Activity
For each statement, decide whether it agrees with the passage below on how alcohol causes cancer, answering yes or no and quoting the words from the passage that settle it. (a) Pure ethanol acts as a carcinogen in animal studies. (b) Acetaldehyde in saliva can reach high levels during drinking. (c) Even moderate drinking raises circulating levels of sex hormones.
--- Supplied passage Enclosed Below ---
The mechanisms by which alcohol causes cancer are not well understood, but are thought to depend upon the target organ [13]. Pure ethanol does not act as a carcinogen in animal studies, and evidence that it causes mutations directly in humans is weak [21]. For cancers of the mouth, pharynx, larynx, oesophagus and liver there is strong evidence that DNA damage is due to acetaldehyde, the carcinogenic metabolite of ethanol oxidation [22]. Most ethanol will be metabolized to acetaldehyde in the liver, but salivary acetaldehyde has been found to reach high levels when drinking, as further metabolism to acetate is limited at the site [18]. There is some evidence of another causal pathway through alcohol facilitating access for other carcinogens, such as tobacco constituents, by enabling the penetration of the mucosa in the upper aerodigestive tract [18]. This would go some way towards explaining the interaction between alcohol and smoking for head and neck cancers [22]. Stronger associations and more susceptibility at low doses is seen for the cancers where alcohol and acetaldehyde come into direct contact with the tissues [18].
The actions of alcohol are thought to be modulated by genetic factors, particularly polymorphisms affecting alcohol metabolism, folate and methionine metabolism and DNA repair [21]. Mechanisms for breast cancer appear to involve interference with oestrogen metabolism, and even moderate drinking increases circulating levels of sex hormones which activate cellular proliferation [17, 23]. Oestrogen may exert its carcinogenic effect directly or via oestrogen receptors [24]. Although other mechanisms are likely to be involved, it appears that breast cancer may result from very different pathways than other cancers, and breast tissue may be more susceptible to alcohol than other sites [12].
--- End of Enclosed Supplied passage ---
--- Recorded data Enclosed Below ---
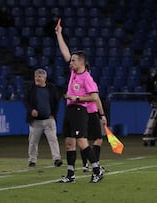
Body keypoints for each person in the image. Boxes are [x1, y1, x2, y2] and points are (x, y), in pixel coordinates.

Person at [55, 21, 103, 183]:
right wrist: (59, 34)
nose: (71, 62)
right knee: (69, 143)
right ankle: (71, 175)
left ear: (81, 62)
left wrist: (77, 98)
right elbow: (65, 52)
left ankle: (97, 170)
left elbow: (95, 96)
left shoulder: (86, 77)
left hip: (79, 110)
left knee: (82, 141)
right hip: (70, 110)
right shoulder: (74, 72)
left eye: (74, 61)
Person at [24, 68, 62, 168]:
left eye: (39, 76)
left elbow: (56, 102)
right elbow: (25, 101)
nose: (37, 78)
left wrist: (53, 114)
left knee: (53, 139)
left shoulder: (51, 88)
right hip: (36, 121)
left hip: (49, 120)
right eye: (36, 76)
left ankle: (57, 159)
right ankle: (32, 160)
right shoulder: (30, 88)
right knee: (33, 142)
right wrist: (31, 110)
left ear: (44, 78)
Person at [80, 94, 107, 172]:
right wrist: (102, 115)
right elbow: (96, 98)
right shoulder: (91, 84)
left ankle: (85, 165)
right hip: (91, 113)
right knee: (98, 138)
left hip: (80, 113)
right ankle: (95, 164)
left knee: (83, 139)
--- End of Enclosed Recorded data ---
--- Recorded data Enclosed Below ---
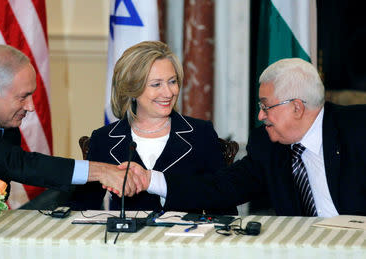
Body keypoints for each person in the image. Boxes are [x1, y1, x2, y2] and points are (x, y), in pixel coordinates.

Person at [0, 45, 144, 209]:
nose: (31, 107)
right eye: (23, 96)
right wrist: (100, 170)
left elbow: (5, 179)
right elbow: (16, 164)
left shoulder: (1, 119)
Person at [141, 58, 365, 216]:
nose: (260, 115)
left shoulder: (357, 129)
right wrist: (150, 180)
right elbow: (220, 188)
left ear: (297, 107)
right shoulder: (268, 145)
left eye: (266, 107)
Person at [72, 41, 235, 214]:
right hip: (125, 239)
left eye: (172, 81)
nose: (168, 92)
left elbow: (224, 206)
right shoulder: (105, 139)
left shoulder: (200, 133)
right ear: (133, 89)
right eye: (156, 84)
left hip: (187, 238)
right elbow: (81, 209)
--- End of Enclosed Recorded data ---
--- Recorded data Enclosed Below ---
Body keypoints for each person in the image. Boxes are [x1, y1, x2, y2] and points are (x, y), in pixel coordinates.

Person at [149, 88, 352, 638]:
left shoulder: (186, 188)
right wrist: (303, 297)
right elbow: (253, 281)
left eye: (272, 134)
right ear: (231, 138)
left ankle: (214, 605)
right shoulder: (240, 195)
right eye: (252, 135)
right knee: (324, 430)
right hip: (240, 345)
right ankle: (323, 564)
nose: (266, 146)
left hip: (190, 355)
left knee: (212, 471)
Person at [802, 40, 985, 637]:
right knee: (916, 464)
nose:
--- End of Enclosed Recorded data ---
Output below
(a) No: "Pure ethanol does not act as a carcinogen in animal studies"
(b) Yes: "salivary acetaldehyde has been found to reach high levels when drinking"
(c) Yes: "even moderate drinking increases circulating levels of sex hormones"